MAN, Maladewa (AP) — Pengadilan tinggi Maladewa pada hari Senin menunda pemilihan presiden negara itu tanpa batas waktu setelah pemenang tempat ketiga tersebut menuduh adanya penyimpangan, sehingga memperdalam perselisihan politik di kepulauan di Samudra Hindia yang terkenal dengan resor pulau mewahnya.
Keputusan pengadilan diumumkan hanya empat hari sebelum pemilihan putaran kedua, yang dijadwalkan pada 28 September.
Dalam putusannya, pengadilan memerintahkan pemerintah untuk menunda pemilu sampai pengadilan “memutuskan masalah tersebut sebelumnya”.
Partai Jumhooree, yang mencalonkan diri sebagai calon pemilik resor wisata Qasim Ibrahim, mengajukan gugatan pekan lalu untuk membatalkan hasil pemilu, dengan mengatakan daftar pemilih berisi nama-nama orang yang meninggal atau hanya khayalan.

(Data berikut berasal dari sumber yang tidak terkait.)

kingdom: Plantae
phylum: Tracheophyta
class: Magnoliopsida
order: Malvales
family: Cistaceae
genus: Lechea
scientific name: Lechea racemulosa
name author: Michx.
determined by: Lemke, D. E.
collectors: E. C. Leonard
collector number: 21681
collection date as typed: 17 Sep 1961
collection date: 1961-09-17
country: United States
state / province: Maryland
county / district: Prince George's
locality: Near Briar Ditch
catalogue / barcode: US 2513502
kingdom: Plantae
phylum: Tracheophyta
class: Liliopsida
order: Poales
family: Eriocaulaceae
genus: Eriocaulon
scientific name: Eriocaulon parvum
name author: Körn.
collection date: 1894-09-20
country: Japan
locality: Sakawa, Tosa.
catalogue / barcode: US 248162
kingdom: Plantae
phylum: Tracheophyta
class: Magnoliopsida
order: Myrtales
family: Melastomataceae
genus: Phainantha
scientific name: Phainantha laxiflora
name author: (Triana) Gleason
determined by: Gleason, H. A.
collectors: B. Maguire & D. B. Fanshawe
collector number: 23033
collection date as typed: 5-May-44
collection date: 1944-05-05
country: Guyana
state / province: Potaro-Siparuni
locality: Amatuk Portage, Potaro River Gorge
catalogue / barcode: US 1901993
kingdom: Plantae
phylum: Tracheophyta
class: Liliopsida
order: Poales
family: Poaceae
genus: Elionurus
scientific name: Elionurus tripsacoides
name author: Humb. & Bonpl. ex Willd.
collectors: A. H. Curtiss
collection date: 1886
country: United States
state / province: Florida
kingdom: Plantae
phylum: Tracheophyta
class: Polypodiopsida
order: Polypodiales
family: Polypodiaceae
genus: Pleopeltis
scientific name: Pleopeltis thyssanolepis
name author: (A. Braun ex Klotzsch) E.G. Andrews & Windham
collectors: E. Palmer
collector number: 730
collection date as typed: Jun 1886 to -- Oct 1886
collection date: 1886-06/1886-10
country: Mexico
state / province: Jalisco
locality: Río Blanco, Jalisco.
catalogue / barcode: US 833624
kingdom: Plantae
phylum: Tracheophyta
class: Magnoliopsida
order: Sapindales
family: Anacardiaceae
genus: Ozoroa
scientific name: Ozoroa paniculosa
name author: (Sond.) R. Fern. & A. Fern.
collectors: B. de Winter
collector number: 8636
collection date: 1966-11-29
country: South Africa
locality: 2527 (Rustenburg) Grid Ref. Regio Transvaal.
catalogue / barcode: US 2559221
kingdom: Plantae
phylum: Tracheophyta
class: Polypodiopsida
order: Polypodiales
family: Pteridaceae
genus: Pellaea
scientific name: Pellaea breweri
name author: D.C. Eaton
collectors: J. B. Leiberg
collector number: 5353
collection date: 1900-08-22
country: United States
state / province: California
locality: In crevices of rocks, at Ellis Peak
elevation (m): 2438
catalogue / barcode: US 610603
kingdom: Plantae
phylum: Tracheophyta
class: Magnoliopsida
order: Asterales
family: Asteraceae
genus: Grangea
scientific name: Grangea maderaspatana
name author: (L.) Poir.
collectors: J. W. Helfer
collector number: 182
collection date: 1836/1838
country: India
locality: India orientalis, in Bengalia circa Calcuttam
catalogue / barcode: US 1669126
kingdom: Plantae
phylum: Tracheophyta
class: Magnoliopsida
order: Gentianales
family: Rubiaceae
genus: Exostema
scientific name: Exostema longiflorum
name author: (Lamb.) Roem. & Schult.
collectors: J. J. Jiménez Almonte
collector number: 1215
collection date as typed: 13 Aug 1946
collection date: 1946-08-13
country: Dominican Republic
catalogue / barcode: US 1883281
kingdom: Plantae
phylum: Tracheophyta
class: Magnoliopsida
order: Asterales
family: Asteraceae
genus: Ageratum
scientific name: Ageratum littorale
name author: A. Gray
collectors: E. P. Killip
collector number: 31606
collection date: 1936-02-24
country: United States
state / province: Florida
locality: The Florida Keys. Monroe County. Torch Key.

Pemungutan suara pada tanggal 7 September berakhir tanpa pemenang yang jelas, dan Ibrahim menempati posisi ketiga, nyaris kehilangan tempat pada putaran kedua.
Mohamed Nasheed, presiden pertama yang terpilih secara demokratis di negara itu, memenangkan lebih dari 45 persen suara namun membutuhkan 50 persen untuk menghindari pemilihan putaran kedua. Dia akan menghadapi Yaamin Abdul Qayyoom, saudara laki-laki mantan pemimpin otokratis Maumoon Abdul Gayoom.
Tak lama setelah keputusan pengadilan, anggota Partai Demokrat Maladewa pimpinan Nasheed mulai melakukan demonstrasi jalanan menuntut pemilu diadakan sesuai jadwal.
Amerika Serikat, Perserikatan Bangsa-Bangsa, dan Persemakmuran menganggap putaran pertama berlangsung bebas dan adil.
Dalam sebuah pernyataan, juru bicara Departemen Luar Negeri AS Jen Psaki meminta semua partai politik di Maladewa untuk bekerja sama memastikan demokrasi sementara pengadilan menyidangkan kasus tersebut.
Negara ini berada dalam kekacauan politik sejak Nasheed mengundurkan diri tahun lalu setelah berminggu-minggu terjadi protes publik dan lemahnya dukungan dari tentara dan polisi. Dia kemudian mengatakan bahwa dia terpaksa mengundurkan diri di bawah todongan senjata akibat pemberontakan pasukan keamanan dan politisi yang didukung oleh mantan otokrat negara tersebut.
Meskipun komisi penyelidikan dalam negeri menolak klaimnya, Nasheed telah berulang kali menolak pemerintahan Presiden petahana Mohamed Waheed Hassan, mantan wakil presidennya, dan menyebutnya tidak sah.
Partai Jumhooree pekan lalu mengklaim bahwa ada pemilih di bawah usia sah untuk memilih dan beberapa nama diulang dengan nomor identifikasi yang berbeda.
Perselisihan ini menunjukkan tantangan yang dihadapi negara demokrasi yang masih baru, yang mengadakan pemilihan umum multi-partai untuk pertama kalinya pada tahun 2008 setelah 30 tahun pemerintahan otokratis.
Juru bicara KPU membantah tudingan penyimpangan pekan lalu. Berbicara tanpa mau disebutkan namanya karena persoalan ini sudah dibawa ke pengadilan, ia mengatakan komisi yakin hasil pemilu akan ditegakkan.